Bununla birlikte iktidar kanadının kendi milletvekillerine dahi televizyonlardaki tartışma programlarına çıkmamaları konusunda uyarılar yaptığı biliniyordu. Ya gazeteciler, ya eski milletvekilleri, ya da parti yöneticisi bir elin parmaklarını geçmeyecek sayıda isim bu programlara katılıyorlar. İktidarın bu stratejisi de artık çökmek üzere. Çünkü iktidar adına yorum yapanların birçoğu yaşanan olumsuzlukları ve sıkıntıları itiraf etmek zorunda kalıyorlar. Bu durum da milletin gözünden kaçmıyor. İletişim Başkanlığı’nın devletin ve yürütmenin başı olan Cumhurbaşkanlığı makamına iletişim desteği vermek yerine, AK Parti’nin tanıtma başkanlığı gibi hareket etmesi ve bu görevini(!) çok yanlış stratejilerle sürdürmesi de ayrıca dikkatleri çekmeye devam ediyor.

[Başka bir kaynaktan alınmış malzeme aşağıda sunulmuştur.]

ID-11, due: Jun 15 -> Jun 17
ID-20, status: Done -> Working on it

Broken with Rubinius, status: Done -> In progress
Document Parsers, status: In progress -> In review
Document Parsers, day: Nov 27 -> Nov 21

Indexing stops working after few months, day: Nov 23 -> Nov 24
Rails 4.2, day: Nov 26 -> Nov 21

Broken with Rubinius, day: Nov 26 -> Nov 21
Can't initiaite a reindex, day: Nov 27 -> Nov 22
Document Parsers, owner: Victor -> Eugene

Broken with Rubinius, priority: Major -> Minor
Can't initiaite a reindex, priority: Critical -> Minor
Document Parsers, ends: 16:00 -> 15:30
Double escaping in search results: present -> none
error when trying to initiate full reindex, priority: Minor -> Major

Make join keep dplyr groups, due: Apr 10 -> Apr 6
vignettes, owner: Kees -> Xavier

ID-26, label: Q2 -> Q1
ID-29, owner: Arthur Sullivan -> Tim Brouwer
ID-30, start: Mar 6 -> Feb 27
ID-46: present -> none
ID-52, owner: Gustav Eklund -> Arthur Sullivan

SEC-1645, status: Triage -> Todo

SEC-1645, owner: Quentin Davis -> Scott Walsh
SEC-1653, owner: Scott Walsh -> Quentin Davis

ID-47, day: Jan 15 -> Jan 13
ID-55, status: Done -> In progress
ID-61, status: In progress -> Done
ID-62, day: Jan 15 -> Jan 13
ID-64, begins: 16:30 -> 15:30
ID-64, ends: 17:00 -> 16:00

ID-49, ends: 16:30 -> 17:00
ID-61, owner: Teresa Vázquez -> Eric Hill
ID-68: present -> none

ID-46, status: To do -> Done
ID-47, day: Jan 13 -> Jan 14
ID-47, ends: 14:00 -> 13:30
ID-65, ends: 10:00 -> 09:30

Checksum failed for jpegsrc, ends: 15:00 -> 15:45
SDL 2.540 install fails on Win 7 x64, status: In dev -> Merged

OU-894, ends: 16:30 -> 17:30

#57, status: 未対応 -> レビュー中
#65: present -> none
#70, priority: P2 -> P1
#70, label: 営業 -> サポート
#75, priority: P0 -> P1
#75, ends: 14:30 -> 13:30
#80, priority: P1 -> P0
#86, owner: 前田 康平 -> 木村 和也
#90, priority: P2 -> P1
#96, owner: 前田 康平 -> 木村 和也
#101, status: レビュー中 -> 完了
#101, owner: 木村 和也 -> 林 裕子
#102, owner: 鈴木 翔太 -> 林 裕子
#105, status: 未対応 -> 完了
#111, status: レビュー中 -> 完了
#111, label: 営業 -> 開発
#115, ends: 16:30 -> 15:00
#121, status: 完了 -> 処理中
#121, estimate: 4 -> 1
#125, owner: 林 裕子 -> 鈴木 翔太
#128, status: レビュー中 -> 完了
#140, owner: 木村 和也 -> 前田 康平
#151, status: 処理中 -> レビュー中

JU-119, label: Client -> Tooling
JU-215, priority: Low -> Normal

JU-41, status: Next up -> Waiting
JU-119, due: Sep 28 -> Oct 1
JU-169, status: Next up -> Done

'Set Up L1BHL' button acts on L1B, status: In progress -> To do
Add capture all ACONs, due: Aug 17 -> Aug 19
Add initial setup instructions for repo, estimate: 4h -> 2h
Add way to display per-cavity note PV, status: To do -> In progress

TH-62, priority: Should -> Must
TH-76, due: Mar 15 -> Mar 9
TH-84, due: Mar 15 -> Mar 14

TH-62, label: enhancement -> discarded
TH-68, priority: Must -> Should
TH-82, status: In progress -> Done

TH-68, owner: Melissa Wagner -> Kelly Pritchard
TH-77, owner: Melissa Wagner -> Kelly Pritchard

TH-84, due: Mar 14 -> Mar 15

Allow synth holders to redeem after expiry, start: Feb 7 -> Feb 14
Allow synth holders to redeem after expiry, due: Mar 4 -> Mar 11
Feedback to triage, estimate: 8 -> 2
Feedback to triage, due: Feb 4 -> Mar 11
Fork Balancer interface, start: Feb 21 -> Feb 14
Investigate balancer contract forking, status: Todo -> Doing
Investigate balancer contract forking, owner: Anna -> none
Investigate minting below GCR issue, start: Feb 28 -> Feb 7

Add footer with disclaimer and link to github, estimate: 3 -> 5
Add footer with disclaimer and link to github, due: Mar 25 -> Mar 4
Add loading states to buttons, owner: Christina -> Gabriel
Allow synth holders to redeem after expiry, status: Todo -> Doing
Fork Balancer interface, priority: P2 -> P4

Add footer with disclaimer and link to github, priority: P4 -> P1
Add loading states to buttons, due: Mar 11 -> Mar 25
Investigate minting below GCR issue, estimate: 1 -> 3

Sonuç olarak iktidar bu zamana kadar büyük kazanımlar elde ettiği tek sesliliğin, şimdi taban tabana zıt olumsuzluklarıyla yüzleşiyor. Yanlışlıklar sürdürülemez bir noktaya geldi, dayandı. Sokak dertli. Çiftçi çıkmazda. Gençler ümitsiz. Yanlışları düzeltmeye çalışırken yapılan icraatlar aslında hataların büyüklüğünü ve bu durumun bir savrulma hali olduğunu gösteriyor. Bu durumdan dolayı da toplumsal kesimlerin bu iktidarın dertlerine çare olamayacağına dair algıları da iyice artmaya başladı. Son tahlilde herkesin bildiği gerçek şudur; geldikleri yeri unutanlar, bulundukları yerde unutulurlar. Bu hep böyle oldu. Böyle olmaya da devam edecek.